Types of Commissions
Different brokers will charge different commissions, and these will make up a varying portion of the brokerage’s total revenue. Full-service brokerages earn most of their profits from commissions, and their fees are usually the highest of all types of brokers. This is because they offer advice on which assets their clients should buy and sell, and they charge a fee for that expertise.
Fees can run approximately $150 per trade with a full-service broker, so investors will need to earn at least that much just to break even. This means an investment of $10,000 would have to gain 1.5% in value just to pay for the commissions. Full-service brokerages also charge maintenance fees, which can cost over $10 per month just to keep an account active.

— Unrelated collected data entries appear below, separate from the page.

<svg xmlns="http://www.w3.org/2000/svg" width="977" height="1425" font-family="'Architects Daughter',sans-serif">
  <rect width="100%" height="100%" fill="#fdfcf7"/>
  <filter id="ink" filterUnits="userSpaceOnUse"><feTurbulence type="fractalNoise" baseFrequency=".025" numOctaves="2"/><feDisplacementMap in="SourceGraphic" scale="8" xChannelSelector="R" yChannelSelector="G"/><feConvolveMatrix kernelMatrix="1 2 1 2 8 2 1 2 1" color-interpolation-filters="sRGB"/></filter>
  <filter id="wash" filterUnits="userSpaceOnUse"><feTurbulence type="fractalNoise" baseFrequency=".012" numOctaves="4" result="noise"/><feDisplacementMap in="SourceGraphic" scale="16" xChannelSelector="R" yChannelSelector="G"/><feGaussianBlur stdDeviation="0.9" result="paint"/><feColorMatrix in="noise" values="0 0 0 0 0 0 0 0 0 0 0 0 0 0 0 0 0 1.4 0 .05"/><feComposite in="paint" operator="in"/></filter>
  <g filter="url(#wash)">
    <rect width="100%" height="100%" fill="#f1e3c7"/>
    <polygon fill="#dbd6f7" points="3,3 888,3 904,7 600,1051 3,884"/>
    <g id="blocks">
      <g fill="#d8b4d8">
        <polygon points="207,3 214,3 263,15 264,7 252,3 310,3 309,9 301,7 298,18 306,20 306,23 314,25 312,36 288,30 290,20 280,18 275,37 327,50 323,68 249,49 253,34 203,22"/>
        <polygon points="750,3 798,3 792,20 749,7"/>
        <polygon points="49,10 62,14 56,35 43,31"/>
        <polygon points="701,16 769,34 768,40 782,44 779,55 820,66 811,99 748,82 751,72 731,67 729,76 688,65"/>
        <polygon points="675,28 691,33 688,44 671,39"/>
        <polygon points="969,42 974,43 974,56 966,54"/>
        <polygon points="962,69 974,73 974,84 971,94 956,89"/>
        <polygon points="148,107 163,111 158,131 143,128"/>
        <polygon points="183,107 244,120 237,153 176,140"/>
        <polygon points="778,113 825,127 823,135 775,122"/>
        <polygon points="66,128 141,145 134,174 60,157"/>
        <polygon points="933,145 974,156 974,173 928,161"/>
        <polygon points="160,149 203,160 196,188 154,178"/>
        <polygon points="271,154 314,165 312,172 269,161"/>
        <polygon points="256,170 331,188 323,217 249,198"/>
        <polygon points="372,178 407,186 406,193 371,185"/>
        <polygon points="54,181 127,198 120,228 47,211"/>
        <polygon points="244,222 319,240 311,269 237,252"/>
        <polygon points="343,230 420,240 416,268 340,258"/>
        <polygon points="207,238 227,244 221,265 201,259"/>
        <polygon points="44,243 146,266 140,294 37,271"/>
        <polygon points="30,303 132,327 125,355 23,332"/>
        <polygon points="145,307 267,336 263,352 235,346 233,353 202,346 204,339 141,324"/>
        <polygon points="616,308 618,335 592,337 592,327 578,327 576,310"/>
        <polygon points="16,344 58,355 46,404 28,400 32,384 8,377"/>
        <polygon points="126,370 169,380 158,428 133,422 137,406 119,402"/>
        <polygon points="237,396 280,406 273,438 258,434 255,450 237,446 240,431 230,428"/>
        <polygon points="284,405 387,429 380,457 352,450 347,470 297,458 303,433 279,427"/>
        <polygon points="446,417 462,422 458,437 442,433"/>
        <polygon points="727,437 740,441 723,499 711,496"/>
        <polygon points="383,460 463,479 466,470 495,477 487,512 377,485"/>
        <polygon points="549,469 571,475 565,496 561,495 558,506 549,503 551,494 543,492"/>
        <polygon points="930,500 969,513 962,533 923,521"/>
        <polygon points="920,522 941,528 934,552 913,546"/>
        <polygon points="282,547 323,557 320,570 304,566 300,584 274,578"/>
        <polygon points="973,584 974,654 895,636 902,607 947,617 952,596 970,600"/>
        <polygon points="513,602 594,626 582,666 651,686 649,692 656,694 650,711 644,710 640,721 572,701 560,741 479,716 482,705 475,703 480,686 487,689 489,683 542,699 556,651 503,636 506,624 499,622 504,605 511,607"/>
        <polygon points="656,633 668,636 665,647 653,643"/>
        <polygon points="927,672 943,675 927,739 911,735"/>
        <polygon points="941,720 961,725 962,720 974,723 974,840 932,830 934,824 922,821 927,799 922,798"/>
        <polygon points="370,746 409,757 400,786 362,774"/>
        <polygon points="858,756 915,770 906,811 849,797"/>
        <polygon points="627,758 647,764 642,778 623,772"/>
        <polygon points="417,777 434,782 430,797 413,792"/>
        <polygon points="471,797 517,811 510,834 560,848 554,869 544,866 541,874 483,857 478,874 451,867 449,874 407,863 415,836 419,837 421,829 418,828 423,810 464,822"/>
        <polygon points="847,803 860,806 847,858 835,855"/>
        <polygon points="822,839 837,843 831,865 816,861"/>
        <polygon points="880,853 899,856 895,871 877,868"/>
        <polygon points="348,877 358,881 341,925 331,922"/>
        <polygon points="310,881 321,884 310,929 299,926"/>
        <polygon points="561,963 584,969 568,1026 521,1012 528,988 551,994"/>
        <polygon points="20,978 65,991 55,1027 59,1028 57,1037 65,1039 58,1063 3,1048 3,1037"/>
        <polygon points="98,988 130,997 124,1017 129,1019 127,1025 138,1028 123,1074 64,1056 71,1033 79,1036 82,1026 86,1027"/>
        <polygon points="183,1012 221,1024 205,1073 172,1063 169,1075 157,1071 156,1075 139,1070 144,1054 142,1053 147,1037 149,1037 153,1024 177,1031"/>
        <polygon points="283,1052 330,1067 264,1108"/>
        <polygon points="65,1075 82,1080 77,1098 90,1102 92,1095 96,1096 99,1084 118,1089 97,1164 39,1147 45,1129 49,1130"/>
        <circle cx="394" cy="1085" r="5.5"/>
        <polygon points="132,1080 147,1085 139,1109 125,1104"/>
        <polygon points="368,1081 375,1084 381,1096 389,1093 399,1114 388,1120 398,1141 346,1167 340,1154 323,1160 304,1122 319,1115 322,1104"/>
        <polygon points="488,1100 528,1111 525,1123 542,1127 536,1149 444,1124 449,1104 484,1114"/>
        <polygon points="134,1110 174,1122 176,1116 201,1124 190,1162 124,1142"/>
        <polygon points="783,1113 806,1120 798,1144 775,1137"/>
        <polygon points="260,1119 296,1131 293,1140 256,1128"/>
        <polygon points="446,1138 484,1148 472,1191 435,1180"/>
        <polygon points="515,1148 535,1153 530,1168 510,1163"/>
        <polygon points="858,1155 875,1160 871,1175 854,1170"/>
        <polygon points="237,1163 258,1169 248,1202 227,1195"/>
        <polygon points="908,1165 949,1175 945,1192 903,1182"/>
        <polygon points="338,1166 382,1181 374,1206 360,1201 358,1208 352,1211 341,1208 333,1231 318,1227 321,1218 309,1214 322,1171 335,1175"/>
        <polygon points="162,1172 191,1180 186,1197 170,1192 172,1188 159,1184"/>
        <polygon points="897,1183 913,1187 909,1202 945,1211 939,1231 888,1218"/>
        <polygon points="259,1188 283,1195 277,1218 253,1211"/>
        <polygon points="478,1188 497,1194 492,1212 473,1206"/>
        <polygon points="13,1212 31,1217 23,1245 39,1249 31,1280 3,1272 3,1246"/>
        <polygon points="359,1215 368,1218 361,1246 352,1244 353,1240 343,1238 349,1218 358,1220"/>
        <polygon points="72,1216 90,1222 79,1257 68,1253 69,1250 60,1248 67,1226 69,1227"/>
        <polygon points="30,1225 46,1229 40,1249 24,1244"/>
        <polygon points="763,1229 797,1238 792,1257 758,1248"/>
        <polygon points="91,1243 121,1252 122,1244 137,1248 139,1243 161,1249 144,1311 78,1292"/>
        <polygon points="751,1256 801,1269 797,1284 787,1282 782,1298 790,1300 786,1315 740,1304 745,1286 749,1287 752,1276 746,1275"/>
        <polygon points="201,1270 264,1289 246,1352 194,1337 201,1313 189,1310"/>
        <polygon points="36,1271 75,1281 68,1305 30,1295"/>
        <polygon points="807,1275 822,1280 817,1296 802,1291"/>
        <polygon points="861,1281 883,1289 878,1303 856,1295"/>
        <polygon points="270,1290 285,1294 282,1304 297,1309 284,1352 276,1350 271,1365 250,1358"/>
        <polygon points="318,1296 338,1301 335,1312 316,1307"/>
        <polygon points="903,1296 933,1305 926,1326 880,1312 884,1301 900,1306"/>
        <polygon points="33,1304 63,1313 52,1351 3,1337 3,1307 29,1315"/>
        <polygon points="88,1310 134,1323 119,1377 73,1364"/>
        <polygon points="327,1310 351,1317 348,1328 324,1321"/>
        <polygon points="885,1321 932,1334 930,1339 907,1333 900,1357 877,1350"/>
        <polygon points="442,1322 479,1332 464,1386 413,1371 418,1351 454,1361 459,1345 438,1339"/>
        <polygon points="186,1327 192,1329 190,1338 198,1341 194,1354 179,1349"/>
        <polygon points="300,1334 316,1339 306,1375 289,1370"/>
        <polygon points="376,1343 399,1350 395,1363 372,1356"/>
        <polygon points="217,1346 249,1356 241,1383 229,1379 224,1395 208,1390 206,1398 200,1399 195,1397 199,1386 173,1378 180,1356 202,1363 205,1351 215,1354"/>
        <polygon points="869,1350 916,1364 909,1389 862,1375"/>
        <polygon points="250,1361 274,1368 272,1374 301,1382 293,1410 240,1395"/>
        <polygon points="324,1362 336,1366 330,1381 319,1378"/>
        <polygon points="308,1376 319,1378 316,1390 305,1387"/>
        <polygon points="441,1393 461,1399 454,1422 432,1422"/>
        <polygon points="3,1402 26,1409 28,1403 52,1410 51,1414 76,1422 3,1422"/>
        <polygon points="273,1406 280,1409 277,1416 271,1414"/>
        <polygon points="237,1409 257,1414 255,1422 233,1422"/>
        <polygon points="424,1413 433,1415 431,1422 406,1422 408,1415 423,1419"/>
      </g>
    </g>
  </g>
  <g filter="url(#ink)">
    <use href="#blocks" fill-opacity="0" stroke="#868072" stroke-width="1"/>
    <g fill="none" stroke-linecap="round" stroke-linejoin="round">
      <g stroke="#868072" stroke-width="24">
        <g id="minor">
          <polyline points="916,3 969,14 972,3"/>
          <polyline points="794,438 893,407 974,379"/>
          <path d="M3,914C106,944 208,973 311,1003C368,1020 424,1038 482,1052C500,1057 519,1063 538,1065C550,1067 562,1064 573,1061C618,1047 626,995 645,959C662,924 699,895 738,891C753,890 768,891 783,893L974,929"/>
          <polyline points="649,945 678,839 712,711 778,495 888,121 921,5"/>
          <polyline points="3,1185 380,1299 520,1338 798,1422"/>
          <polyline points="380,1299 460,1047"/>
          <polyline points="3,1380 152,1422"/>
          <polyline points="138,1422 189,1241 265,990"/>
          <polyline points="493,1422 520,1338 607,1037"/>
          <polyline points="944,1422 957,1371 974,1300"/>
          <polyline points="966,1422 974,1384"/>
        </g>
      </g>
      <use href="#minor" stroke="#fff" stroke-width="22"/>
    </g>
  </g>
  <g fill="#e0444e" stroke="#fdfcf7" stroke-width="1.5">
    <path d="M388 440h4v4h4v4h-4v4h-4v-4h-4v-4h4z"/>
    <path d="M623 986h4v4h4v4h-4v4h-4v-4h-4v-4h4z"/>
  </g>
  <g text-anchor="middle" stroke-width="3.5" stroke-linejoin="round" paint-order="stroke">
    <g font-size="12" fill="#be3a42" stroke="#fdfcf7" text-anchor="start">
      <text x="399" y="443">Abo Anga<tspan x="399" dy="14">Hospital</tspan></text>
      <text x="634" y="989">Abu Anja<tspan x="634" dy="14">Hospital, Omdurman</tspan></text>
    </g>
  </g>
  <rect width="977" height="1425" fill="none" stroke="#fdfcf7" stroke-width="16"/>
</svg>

These high fees mean that many investors have turned to discount brokerages, which offer trades for $7.50-$10.00 or less per transaction. Discount brokers also charge no maintenance fee, and have lower minimums than full-service brokerages. In exchange for the lower price, investors choose their own stocks–discount brokers offer little guidance, and make no investment recommendations to clients. This means customers of discount brokers are in charge of making their own investment decisions. Still, investors are attracted to this low-cost option, since a $10,000 investment only needs to appreciate by 0.15% to make up for the cost of a $15 commission, assuming it costs $7.50 to buy and sell the asset.
Avoiding Commissions
Investors can avoid commissions thanks to some partnerships between ETF issuers and select brokerages. This means investors can buy and sell “commission-free” ETFs with a particular brokerage. This freebie usually has some strings attached, such as a minimum holding time or a minimum trade amount. (Participants on Zolio are charged the same uniform 0.45 for an ETF transaction as for a stock transaction.) Full-service brokers will also offer commission-free investing to some clients, provided they pay a maintenance fee typically around 1-2% of the account’s value. That’s hardly a discount, though. For an investor with $300,000 in an account, that fee will run to at least $3000 per year, or $250 per month.
In the end, commissions of some sort are an inevitability for most investors, so it is important to calculate the expected return on an investment after losses from commissions.